Repeat every line in the listing below word for word, without changing anything.
======== DATA SHOWN
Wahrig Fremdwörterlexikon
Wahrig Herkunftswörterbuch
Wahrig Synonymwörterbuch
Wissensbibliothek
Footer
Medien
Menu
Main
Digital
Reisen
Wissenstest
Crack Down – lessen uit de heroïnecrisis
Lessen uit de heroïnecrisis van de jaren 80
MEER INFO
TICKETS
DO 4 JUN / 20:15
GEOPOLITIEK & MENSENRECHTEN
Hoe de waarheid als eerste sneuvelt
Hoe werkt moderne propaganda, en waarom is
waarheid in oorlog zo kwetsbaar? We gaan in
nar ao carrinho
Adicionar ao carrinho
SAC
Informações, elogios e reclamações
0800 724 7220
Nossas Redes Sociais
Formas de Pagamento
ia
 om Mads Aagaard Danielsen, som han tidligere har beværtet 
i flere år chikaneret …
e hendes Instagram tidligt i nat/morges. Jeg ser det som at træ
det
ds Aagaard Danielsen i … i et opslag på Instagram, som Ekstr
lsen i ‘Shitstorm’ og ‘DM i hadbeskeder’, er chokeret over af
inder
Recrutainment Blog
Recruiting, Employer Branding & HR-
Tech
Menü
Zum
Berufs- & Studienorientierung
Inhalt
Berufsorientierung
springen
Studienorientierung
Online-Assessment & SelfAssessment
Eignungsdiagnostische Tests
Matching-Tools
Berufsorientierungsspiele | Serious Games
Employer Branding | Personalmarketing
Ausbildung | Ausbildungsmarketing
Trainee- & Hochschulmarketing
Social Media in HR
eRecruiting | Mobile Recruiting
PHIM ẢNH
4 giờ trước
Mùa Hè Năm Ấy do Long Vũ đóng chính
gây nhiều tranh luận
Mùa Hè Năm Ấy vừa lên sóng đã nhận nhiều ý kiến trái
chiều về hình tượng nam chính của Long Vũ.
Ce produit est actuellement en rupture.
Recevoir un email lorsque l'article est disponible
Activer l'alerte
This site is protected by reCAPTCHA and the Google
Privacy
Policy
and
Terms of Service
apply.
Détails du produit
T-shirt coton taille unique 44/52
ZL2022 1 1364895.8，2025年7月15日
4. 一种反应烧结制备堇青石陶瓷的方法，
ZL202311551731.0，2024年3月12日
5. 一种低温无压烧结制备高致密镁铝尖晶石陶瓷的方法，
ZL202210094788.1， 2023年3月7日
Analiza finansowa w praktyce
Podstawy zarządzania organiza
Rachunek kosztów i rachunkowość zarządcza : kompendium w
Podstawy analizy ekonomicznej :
================
- EXERCISE ANSWER
Wahrig Fremdwörterlexikon
Wahrig Herkunftswörterbuch
Wahrig Synonymwörterbuch
Wissensbibliothek
Footer
Medien
Menu
Main
Digital
Reisen
Wissenstest
Crack Down – lessen uit de heroïnecrisis
Lessen uit de heroïnecrisis van de jaren 80
MEER INFO
TICKETS
DO 4 JUN / 20:15
GEOPOLITIEK & MENSENRECHTEN
Hoe de waarheid als eerste sneuvelt
Hoe werkt moderne propaganda, en waarom is
waarheid in oorlog zo kwetsbaar? We gaan in
nar ao carrinho
Adicionar ao carrinho
SAC
Informações, elogios e reclamações
0800 724 7220
Nossas Redes Sociais
Formas de Pagamento
ia
 om Mads Aagaard Danielsen, som han tidligere har beværtet 
i flere år chikaneret …
e hendes Instagram tidligt i nat/morges. Jeg ser det som at træ
det
ds Aagaard Danielsen i … i et opslag på Instagram, som Ekstr
lsen i ‘Shitstorm’ og ‘DM i hadbeskeder’, er chokeret over af
inder
Recrutainment Blog
Recruiting, Employer Branding & HR-
Tech
Menü
Zum
Berufs- & Studienorientierung
Inhalt
Berufsorientierung
springen
Studienorientierung
Online-Assessment & SelfAssessment
Eignungsdiagnostische Tests
Matching-Tools
Berufsorientierungsspiele | Serious Games
Employer Branding | Personalmarketing
Ausbildung | Ausbildungsmarketing
Trainee- & Hochschulmarketing
Social Media in HR
eRecruiting | Mobile Recruiting
PHIM ẢNH
4 giờ trước
Mùa Hè Năm Ấy do Long Vũ đóng chính
gây nhiều tranh luận
Mùa Hè Năm Ấy vừa lên sóng đã nhận nhiều ý kiến trái
chiều về hình tượng nam chính của Long Vũ.
Ce produit est actuellement en rupture.
Recevoir un email lorsque l'article est disponible
Activer l'alerte
This site is protected by reCAPTCHA and the Google
Privacy
Policy
and
Terms of Service
apply.
Détails du produit
T-shirt coton taille unique 44/52
ZL2022 1 1364895.8，2025年7月15日
4. 一种反应烧结制备堇青石陶瓷的方法，
ZL202311551731.0，2024年3月12日
5. 一种低温无压烧结制备高致密镁铝尖晶石陶瓷的方法，
ZL202210094788.1， 2023年3月7日
Analiza finansowa w praktyce
Podstawy zarządzania organiza
Rachunek kosztów i rachunkowość zarządcza : kompendium w
Podstawy analizy ekonomicznej :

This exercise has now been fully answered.